New Rules on Racial Profiling


California just passed a law requiring local and state law enforcement agencies to track the race of everyone stopped by police.

Supporters of the bill, as always, say it’s a tool to prevent racial profiling in policing.

Critics of the bill say it’s a bureaucratic nightmare that will only make life harder for officers.

“It’s a terrible piece of legislation,” said Lt. Steve James, president of the Long Beach Police Officers Association and the national trustee for the California Fraternal Order of Police.

“There is no racial profiling. There just isn’t,” he said. “There is criminal profiling that exists.”

Others disagree.

Rosa Aqeel, the legislative director of PICO California, a faith-based advocacy group that lobbied heavily for the law’s passage, said it will replace anecdotal evidence on stops and contacts with actual data.

“It creates a set of actual data that will allow us to see where racial profiling is happening,” Aqeel said, describing police officials who deny that racial profiling occurs as out of touch with reality. “All I can say is thank God this bill got signed and we’ll be able to look at the data and see what’s really going on. We should all want to see the data, so we can see how pervasive the problem is.”

Lt. Craig Lally, president of the union that represents Los Angeles police officers, called the new measure “another one of these feel-good laws” that will be impossible to enforce.

“Sometimes when people get pulled over they claim it’s because they are black, or Hispanic or white,” he said. “Unless you can get into the officer’s mind when he’s doing that traffic stop, there is no way to prove it was because of race—unless he or she admits it…. It is impossible to look at statistics and prove racism.”



Keeping detailed records of every traffic stop’s race does not take into account variables that affect the data. Certain areas have different percentages of races at different times of day, year, etc. if an officer’s stops are 70% male blacks in an area where, during his shift, a large majority of that race regularly drive through his beat during the night shift, but the day shift has large volumes of all races during the day (say a retail-zoned area), but during holiday seasons the stores remain open much later, then the numbers of each race are greatly swayed by these situations. To get s good breakdown of what is “normal” will take years, and that data would also be affected by economic trends, drug abuse problems moving in/out of the area, etc.

There’s no easy marker that can cover the profiling issue other than a good supervisor who knows his/her officers and the beats they cover.

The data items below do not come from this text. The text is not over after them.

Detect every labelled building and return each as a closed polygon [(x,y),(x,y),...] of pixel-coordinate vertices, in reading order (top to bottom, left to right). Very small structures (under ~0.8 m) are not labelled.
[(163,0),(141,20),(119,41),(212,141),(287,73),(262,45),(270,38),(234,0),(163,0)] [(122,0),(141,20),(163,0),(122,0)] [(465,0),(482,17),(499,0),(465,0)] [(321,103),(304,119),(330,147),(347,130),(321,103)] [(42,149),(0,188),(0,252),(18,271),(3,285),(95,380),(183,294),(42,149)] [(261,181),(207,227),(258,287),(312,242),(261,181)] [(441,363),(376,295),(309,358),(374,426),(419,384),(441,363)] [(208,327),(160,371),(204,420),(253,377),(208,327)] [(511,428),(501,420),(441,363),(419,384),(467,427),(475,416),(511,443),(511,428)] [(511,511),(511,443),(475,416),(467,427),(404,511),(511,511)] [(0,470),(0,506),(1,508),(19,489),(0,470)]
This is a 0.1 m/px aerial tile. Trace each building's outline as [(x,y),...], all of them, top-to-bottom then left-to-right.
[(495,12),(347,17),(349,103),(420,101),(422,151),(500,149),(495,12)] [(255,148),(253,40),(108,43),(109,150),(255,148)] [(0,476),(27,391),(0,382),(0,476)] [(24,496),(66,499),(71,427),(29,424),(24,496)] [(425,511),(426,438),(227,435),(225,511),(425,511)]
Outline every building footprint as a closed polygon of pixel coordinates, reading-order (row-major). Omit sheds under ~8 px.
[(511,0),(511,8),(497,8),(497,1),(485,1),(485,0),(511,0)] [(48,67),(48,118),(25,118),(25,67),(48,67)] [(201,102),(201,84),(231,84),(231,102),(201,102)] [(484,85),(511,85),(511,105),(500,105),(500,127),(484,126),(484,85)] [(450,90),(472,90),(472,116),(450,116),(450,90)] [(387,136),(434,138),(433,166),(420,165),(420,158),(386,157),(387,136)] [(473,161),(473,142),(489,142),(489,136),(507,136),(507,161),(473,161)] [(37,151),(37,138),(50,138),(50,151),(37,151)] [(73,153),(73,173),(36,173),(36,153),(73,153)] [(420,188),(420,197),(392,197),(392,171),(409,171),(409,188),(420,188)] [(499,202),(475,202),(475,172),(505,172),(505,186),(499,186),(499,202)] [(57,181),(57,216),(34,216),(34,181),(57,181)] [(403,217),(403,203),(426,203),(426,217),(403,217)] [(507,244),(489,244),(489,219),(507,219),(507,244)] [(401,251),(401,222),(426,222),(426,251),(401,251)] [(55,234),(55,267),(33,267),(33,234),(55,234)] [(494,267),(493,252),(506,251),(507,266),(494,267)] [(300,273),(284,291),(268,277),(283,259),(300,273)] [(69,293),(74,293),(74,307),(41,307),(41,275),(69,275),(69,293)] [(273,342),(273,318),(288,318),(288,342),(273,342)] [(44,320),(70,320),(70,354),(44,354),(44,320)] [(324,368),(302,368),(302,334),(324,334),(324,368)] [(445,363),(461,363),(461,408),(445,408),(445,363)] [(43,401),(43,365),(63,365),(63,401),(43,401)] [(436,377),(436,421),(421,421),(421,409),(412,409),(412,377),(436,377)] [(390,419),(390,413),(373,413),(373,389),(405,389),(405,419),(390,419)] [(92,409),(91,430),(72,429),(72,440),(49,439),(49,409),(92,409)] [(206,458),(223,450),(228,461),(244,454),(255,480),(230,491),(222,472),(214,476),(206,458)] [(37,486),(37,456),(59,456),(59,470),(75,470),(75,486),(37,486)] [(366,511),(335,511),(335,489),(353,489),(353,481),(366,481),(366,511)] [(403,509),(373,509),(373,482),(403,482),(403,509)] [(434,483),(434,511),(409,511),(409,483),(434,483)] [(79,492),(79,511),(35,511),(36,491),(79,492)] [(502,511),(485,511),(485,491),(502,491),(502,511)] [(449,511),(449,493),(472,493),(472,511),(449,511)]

The comment above saying there is criminal profiling is correct. A good cop knows when a vehicle is out of place. Then it takes diligence to find a legal reason to stop, and the intelligence to spot indicators of criminal activity. The majority of my career was spent on 3rd shift, where I couldn’t even see the race(s) of the vehicle occupant(s) until I turned on my takedown lights. I couldn’t even tell you a guess at the racial percentages of my stops. What I CAN tell you is proactive policing lowers criminal activity in the areas where diligent police tactics were used.